A. Well, the initial reason was that we thought and I don't think incorrectly -- that if everybody on the Hill thought they could call me and Jody Powell -- you know people test you at first -- to get something out of the department or get an appointment with the president, it was going to undermine our congressional liaison. So, particularly the first six or eight months, we'd say: well, you'll need to talk to Frank Moore.

This stuff about my never returning telephone calls to members of Congress is just not true. I'm sure there were some I missed, but I've got a goodly number of people there I'm friendly with. During the campaign, I had six or eight meetings over at Jim Free's [congressional liaison office] house for 20 or 30 members of Congress. But I never saw that as my purpose or function, to be dealing with the Hill.

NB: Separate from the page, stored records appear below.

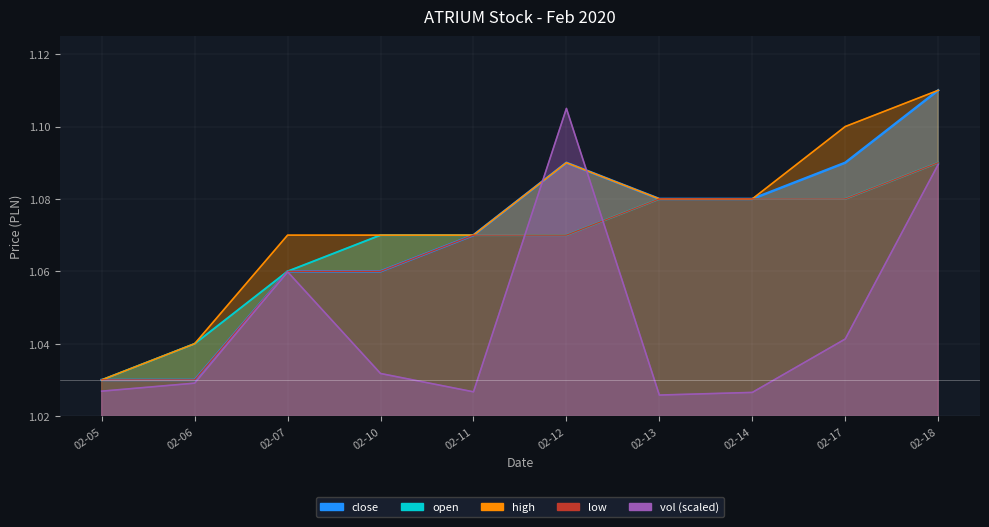

Reading right to left, extract all data points from this chart.

close: 1.1	1.1	1.1	1.1	1.1	1.1	1.1	1.1	1.0	1.0
open: 1.1	1.1	1.1	1.1	1.1	1.1	1.1	1.1	1.0	1.0
high: 1.1	1.1	1.1	1.1	1.1	1.1	1.1	1.1	1.0	1.0
low: 1.1	1.1	1.1	1.1	1.1	1.1	1.1	1.1	1.0	1.0
vol: 1.1	1.0	1.0	1.0	1.1	1.0	1.0	1.1	1.0	1.0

But if I had to do all over again, I would have from the outset defined better what I was going to do and not going to do, and not been perceived as disdainful of Congress. I don't want to sound like I'm making excuses, but the thing of my not returning calls and not having relationships with people, I feel it's exaggerated. And a lot of it is like this stuff about Tip O'Neill -- not giving him inaugural seats and I supposedly called him and asked if he wanted him money back. I never had that kind of conversation with the speaker.

Q. But if you wanted to help Jimmy Carter succeed. . .

A. That was my purpose in coming here. I didn't expect Washington to changed and become like us, but neither did I think all of us had to change and be like Washington. There are a lot of things about this city that are interesting and attractive, but you won't find the answers to most of this nation's problems by gaining a concensus of what people think inside the Beltway. There's a very cautious attitude politically, there's a compromising attitude politically and there's a terrible tendency to procrastinate in terms of dealing with the country's problems. If you look at the things that I would say are the hallmarks of the Carter years, they are examples of where Carter has gone against the grain and gone against conventional wisdom.

If you'd asked 10 people on the Hill and 10 people in the political community and the media, when do you normalize relations with China, they'd say, well, you do that in the second term. If you asked them whether we consummate a Panama Canal treaty, everybody will say, hell, no, that's unpopular. If you ask them: to keep the Middle East peace thing from going down the tube, do you risk having the president dash off to Israel and Egypt to try to hold it together, they'd say, hell, no. If you'd asked the Democrats, do you deregulate natural gas and decontrol oil prices, they'd say no. They'd give you good political reasons not to do it.

To the extent we have been successful, and I think we have when measured against the country's problems, it's because Carter brought an unconventional attitude to Washington.

Q. Were you ever scared during this time? Did you ever look up and think, my God, what am I, Hamilton Jordan, doing here? y

A. When I was 23, 24 years old, I managed Carter's gubernatorial campaign. When I was 25 years old, I was the governor's chief of staff, and then I went from there to run his national campaign. So I developed, deserved or not, a confidence about myself and a knowledge of my strengths and weaknesses. When I got here, there were times when I pinched myself, but I was never intimidated by the responsibility or by being in the White House or by being the chief of staff. Of course, that related to this myth about all the power I have. Things in this city are exaggerated.

You know, I never presented myself as -- I am not -- a policy person. That's not to say I don't have things that I believe deeply in. I was qualified when I got here to do things I was called upon to do, which was to advise the president, coordinate and so forth.